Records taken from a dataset
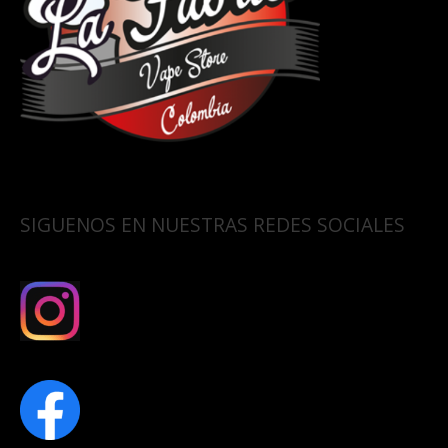
SIGUENOS EN NUESTRAS REDES SOCIALES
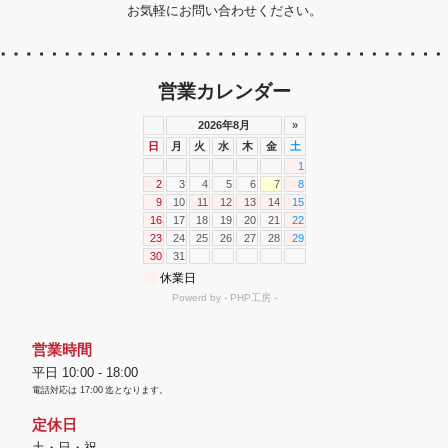
お気軽にお問い合わせください。
営業カレンダー
営業時間
平日 10:00 - 18:00
電話対応は
17:00
迄となります。
定休日
土・日・祝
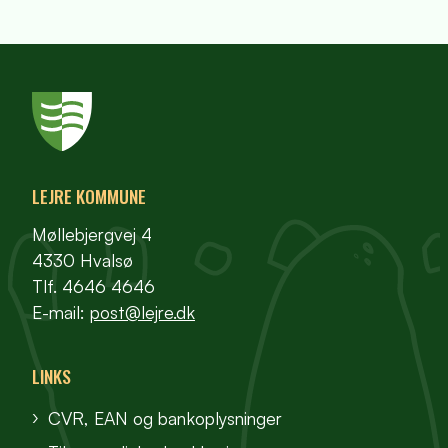
LEJRE KOMMUNE
Møllebjergvej 4
4330 Hvalsø
Tlf. 4646 4646
E-mail:
post@lejre.dk
LINKS
CVR, EAN og bankoplysninger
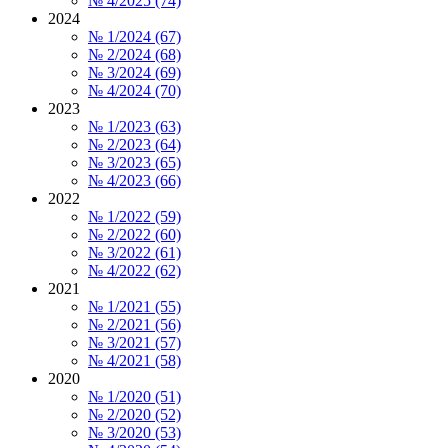
№ 4/2025 (74)
2024
№ 1/2024 (67)
№ 2/2024 (68)
№ 3/2024 (69)
№ 4/2024 (70)
2023
№ 1/2023 (63)
№ 2/2023 (64)
№ 3/2023 (65)
№ 4/2023 (66)
2022
№ 1/2022 (59)
№ 2/2022 (60)
№ 3/2022 (61)
№ 4/2022 (62)
2021
№ 1/2021 (55)
№ 2/2021 (56)
№ 3/2021 (57)
№ 4/2021 (58)
2020
№ 1/2020 (51)
№ 2/2020 (52)
№ 3/2020 (53)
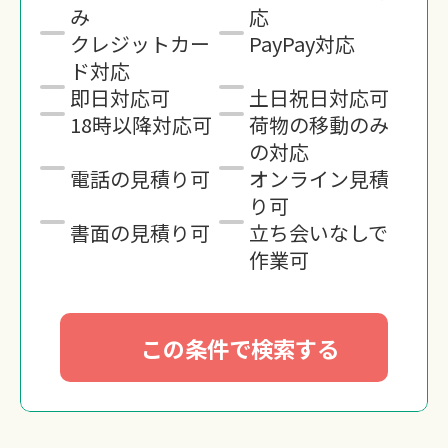
み
応
クレジットカー
PayPay対応
ド対応
即日対応可
土日祝日対応可
18時以降対応可
荷物の移動のみ
の対応
電話の見積り可
オンライン見積
り可
書面の見積り可
立ち会いなしで
作業可
この条件で検索する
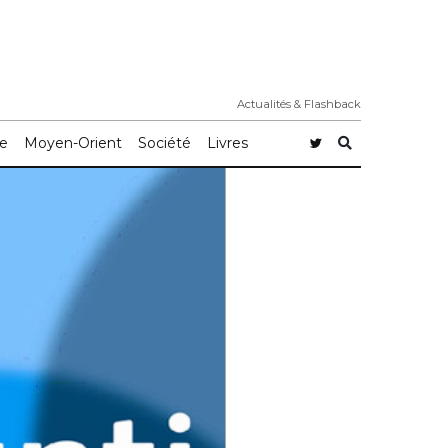
Actualités & Flashback
e
Moyen-Orient
Société
Livres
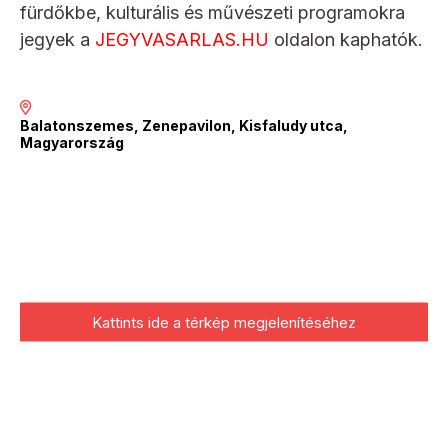
fürdőkbe, kulturális és művészeti programokra
jegyek a
JEGYVASARLAS.HU
oldalon kaphatók.
Balatonszemes, Zenepavilon, Kisfaludy utca,
Magyarország
Kattints ide a térkép megjelenítéséhez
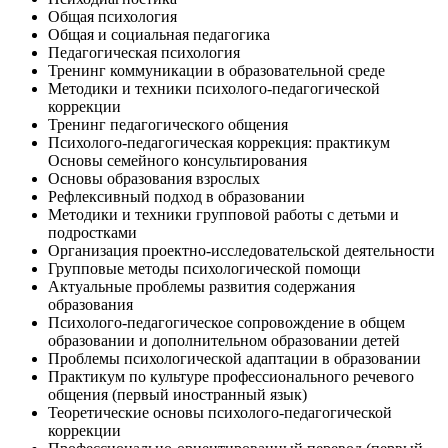
Общая психология
Общая и социальная педагогика
Педагогическая психология
Тренинг коммуникации в образовательной среде
Методики и техники психолого-педагогической
коррекции
Тренинг педагогического общения
Психолого-педагогическая коррекция: практикум
Основы семейного консультирования
Основы образования взрослых
Рефлексивный подход в образовании
Методики и техники групповой работы с детьми и
подростками
Организация проектно-исследовательской деятельности
Групповые методы психологической помощи
Актуальные проблемы развития содержания
образования
Психолого-педагогическое сопровождение в общем
образовании и дополнительном образовании детей
Проблемы психологической адаптации в образовании
Практикум по культуре профессионального речевого
общения (первый иностранный язык)
Теоретические основы психолого-педагогической
коррекции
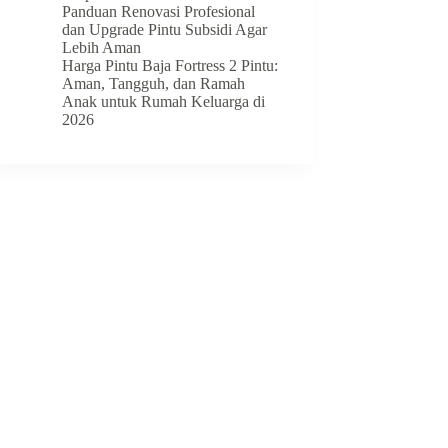
Panduan Renovasi Profesional
dan Upgrade Pintu Subsidi Agar
Lebih Aman
Harga Pintu Baja Fortress 2 Pintu:
Aman, Tangguh, dan Ramah
Anak untuk Rumah Keluarga di
2026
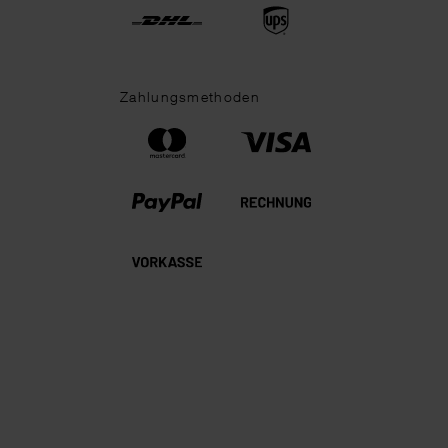
Zahlungsmethoden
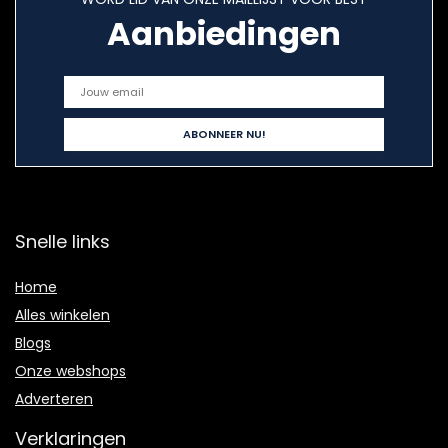
Aanbiedingen
Snelle links
Home
Alles winkelen
Blogs
Onze webshops
Adverteren
Verklaringen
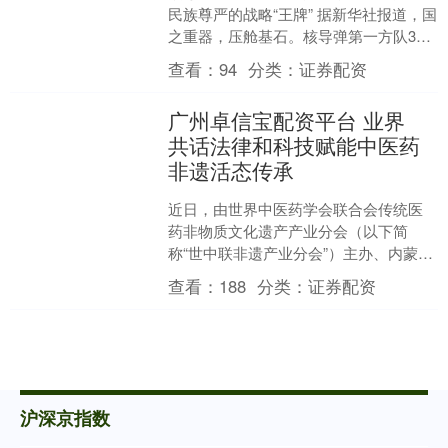
民族尊严的战略“王牌” 据新华社报道，国
之重器，压舱基石。核导弹第一方队3日
上午震撼登场，接受祖国和人民检阅。
查看：
94
分类：
证券配资
受阅的“惊雷-....
广州卓信宝配资平台 业界
共话法律和科技赋能中医药
非遗活态传承
近日，由世界中医药学会联合会传统医
药非物质文化遗产产业分会（以下简
称“世中联非遗产业分会”）主办、内蒙古
鸿茅药业有限责任公司（以下简称“鸿茅
查看：
188
分类：
证券配资
药业”）承办的“让老....
沪深京指数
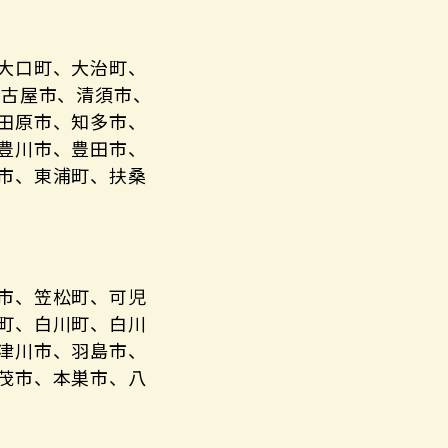
大口町、大治町、
名古屋市、清須市、
田原市、知多市、
豊川市、豊田市、
市、東浦町、扶桑
市、笠松町、可児
町、白川町、白川
津川市、羽島市、
茂市、本巣市、八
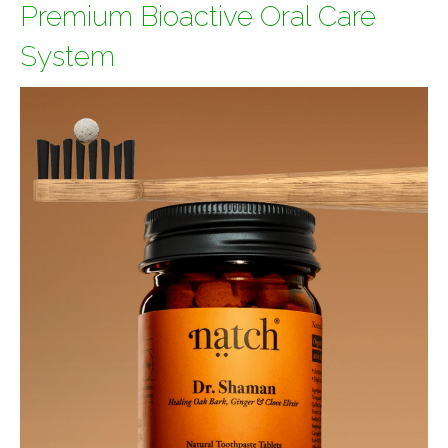
Premium Bioactive Oral Care
System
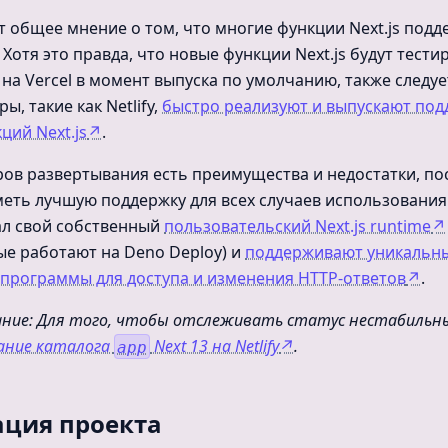
т общее мнение о том, что многие функции Next.js под
. Хотя это правда, что новые функции Next.js будут тести
на Vercel в момент выпуска по умолчанию, также следуе
ы, такие как Netlify,
быстро реализуют и выпускают под
ций Next.js
↗
.
ров развертывания есть преимущества и недостатки, по
меть лучшую поддержку для всех случаев использования
тал свой собственный
пользовательский Next.js runtime
↗
рые работают на Deno Deploy) и
поддерживают уникальн
программы для доступа и изменения HTTP-ответов
↗
.
ие: Для того, чтобы отслеживать статус нестабильны
ание каталога
Next 13 на Netlify
↗
.
app
ция проекта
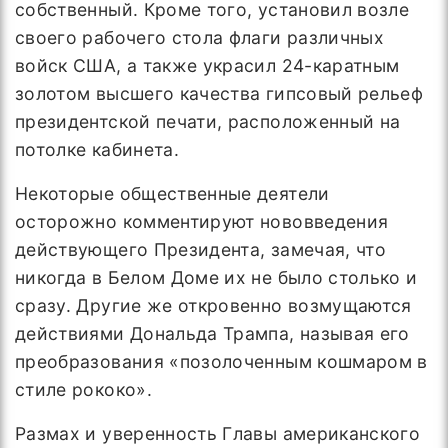
собственный. Кроме того, установил возле
своего рабочего стола флаги различных
войск США, а также украсил 24-каратным
золотом высшего качества гипсовый рельеф
президентской печати, расположенный на
потолке кабинета.
Некоторые общественные деятели
осторожно комментируют нововведения
действующего Президента, замечая, что
никогда в Белом Доме их не было столько и
сразу. Другие же откровенно возмущаются
действиями Дональда Трампа, называя его
преобразования «позолоченным кошмаром в
стиле рококо».
Размах и уверенность Главы американского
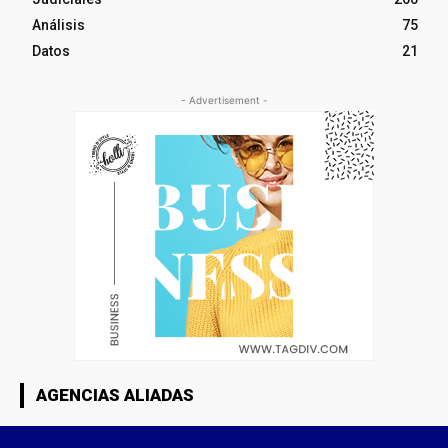
Análisis
75
Datos
21
- Advertisement -
AGENCIAS ALIADAS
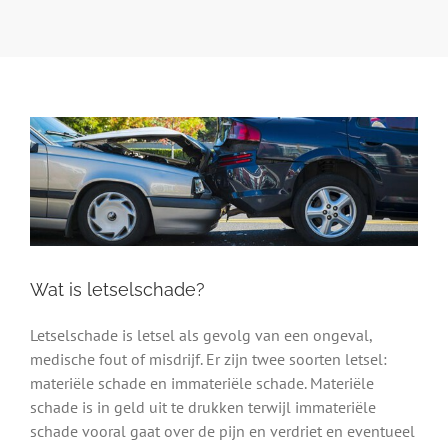
Wat is letselschade?
Letselschade is letsel als gevolg van een ongeval,
medische fout of misdrijf. Er zijn twee soorten letsel:
materiële schade en immateriële schade. Materiële
schade is in geld uit te drukken terwijl immateriële
schade vooral gaat over de pijn en verdriet en eventueel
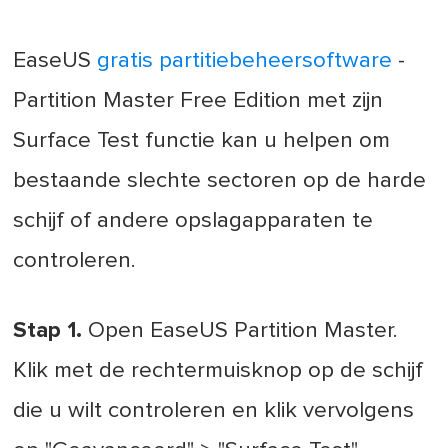
EaseUS
gratis partitiebeheersoftware
-
Partition Master Free Edition met zijn
Surface Test functie kan u helpen om
bestaande slechte sectoren op de harde
schijf of andere opslagapparaten te
controleren.
Stap 1.
Open EaseUS Partition Master.
Klik met de rechtermuisknop op de schijf
die u wilt controleren en klik vervolgens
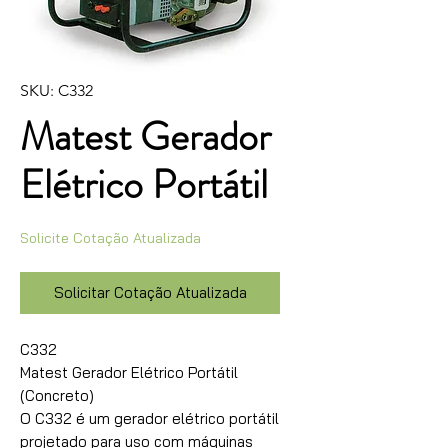
SKU: C332
Matest Gerador
Elétrico Portátil
Solicite Cotação Atualizada
Solicitar Cotação Atualizada
C332
Matest Gerador Elétrico Portátil
(Concreto)
O C332 é um gerador elétrico portátil
projetado para uso com máquinas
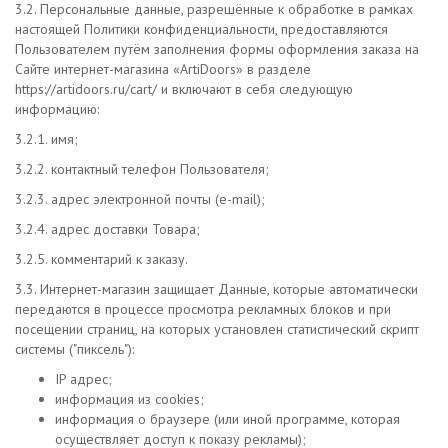
3.2. Персональные данные, разрешённые к обработке в рамках
настоящей Политики конфиденциальности, предоставляются
Пользователем путём заполнения формы оформления заказа на
Сайте интернет-магазина «ArtiDoors»
в разделе
https://artidoors.ru/cart/
и включают в себя следующую
информацию:
3.2.1. имя;
3.2.2. контактный телефон Пользователя;
3.2.3. адрес электронной почты (e-mail);
3.2.4. адрес доставки Товара;
3.2.5. комментарий к заказу.
3.3. Интернет-магазин защищает Данные, которые автоматически
передаются в процессе просмотра рекламных блоков и при
посещении страниц, на которых установлен статистический скрипт
системы ("пиксель"):
IP адрес;
информация из cookies;
информация о браузере (или иной программе, которая
осуществляет доступ к показу рекламы);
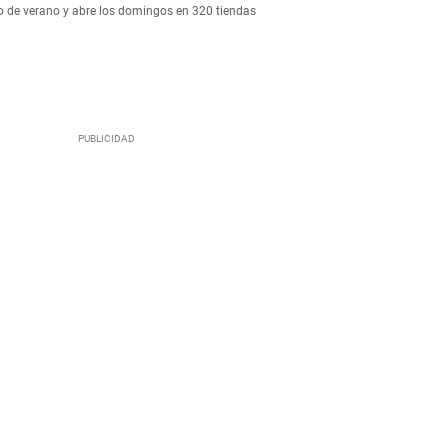
 de verano y abre los domingos en 320 tiendas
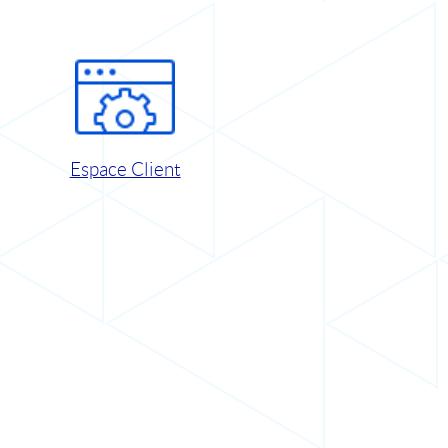
Espace Client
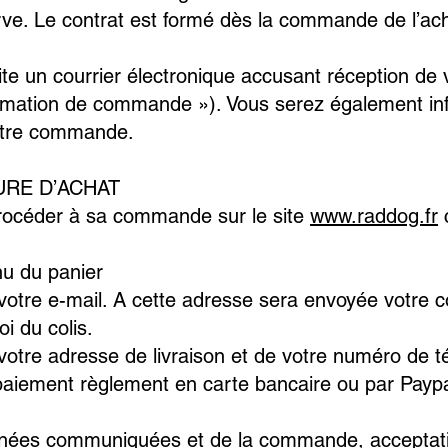
ve. Le contrat est formé dès la commande de l’ach
ite un courrier électronique accusant réception d
irmation de commande »). Vous serez également in
 votre commande.
DURE D’ACHAT
procéder à sa commande sur le site
www.raddog.fr
nu du panier
tre e-mail. A cette adresse sera envoyée votre c
i du colis.
otre adresse de livraison et de votre numéro de t
aiement règlement en carte bancaire ou par Paypal
onnées communiquées et de la commande, acceptat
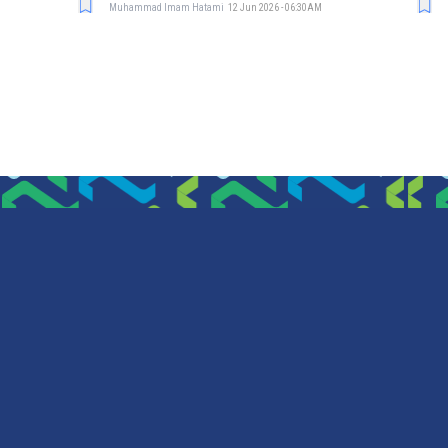
Muhammad Imam Hatami
12 Jun 2026 - 06:30AM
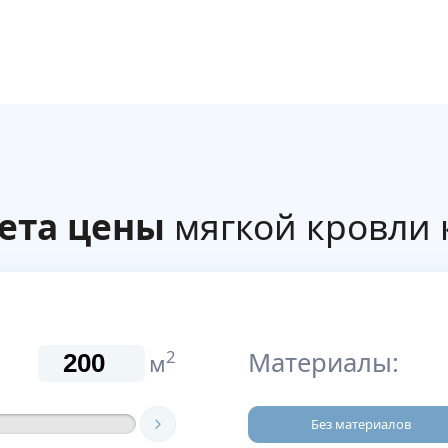
ета цены
мягкой кровли 
Материалы:
2
м
Без материалов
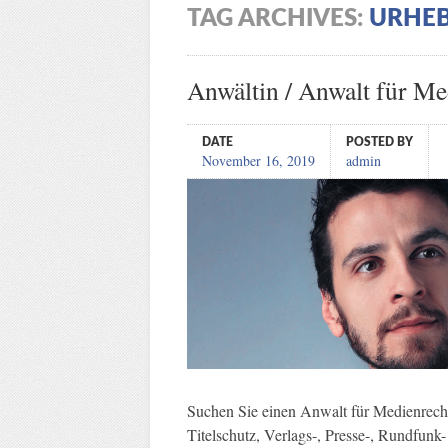
TAG ARCHIVES:
URHEB
Anwältin / Anwalt für Me
DATE
POSTED BY
November 16, 2019
admin
Suchen Sie einen Anwalt für Medienrech
Titelschutz, Verlags-, Presse-, Rundfunk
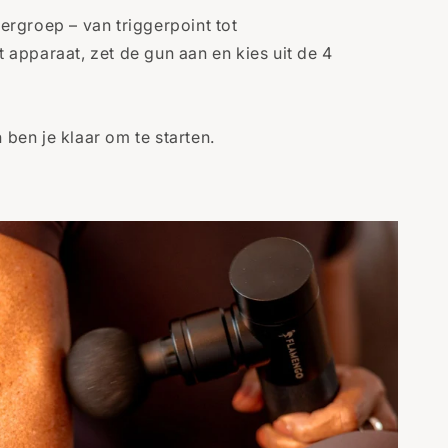
ergroep – van triggerpoint tot
apparaat, zet de gun aan en kies uit de 4
ben je klaar om te starten.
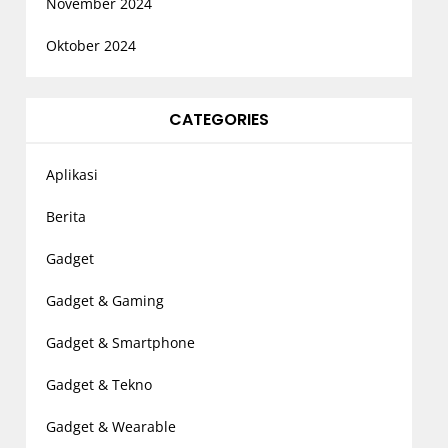
November 2024
Oktober 2024
CATEGORIES
Aplikasi
Berita
Gadget
Gadget & Gaming
Gadget & Smartphone
Gadget & Tekno
Gadget & Wearable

TO DO - Swap "Blogs" for "Nieuws" in the stretch from the line containing "Aanbiedingen" through the line containing "Verklaringen", and write out those lines again with nothing else altered.

SOLUTION FOR THIS TASK -
Aanbiedingen
Snelle links
Home
Alles winkelen
Nieuws
Onze webshops
Adverteren
Verklaringen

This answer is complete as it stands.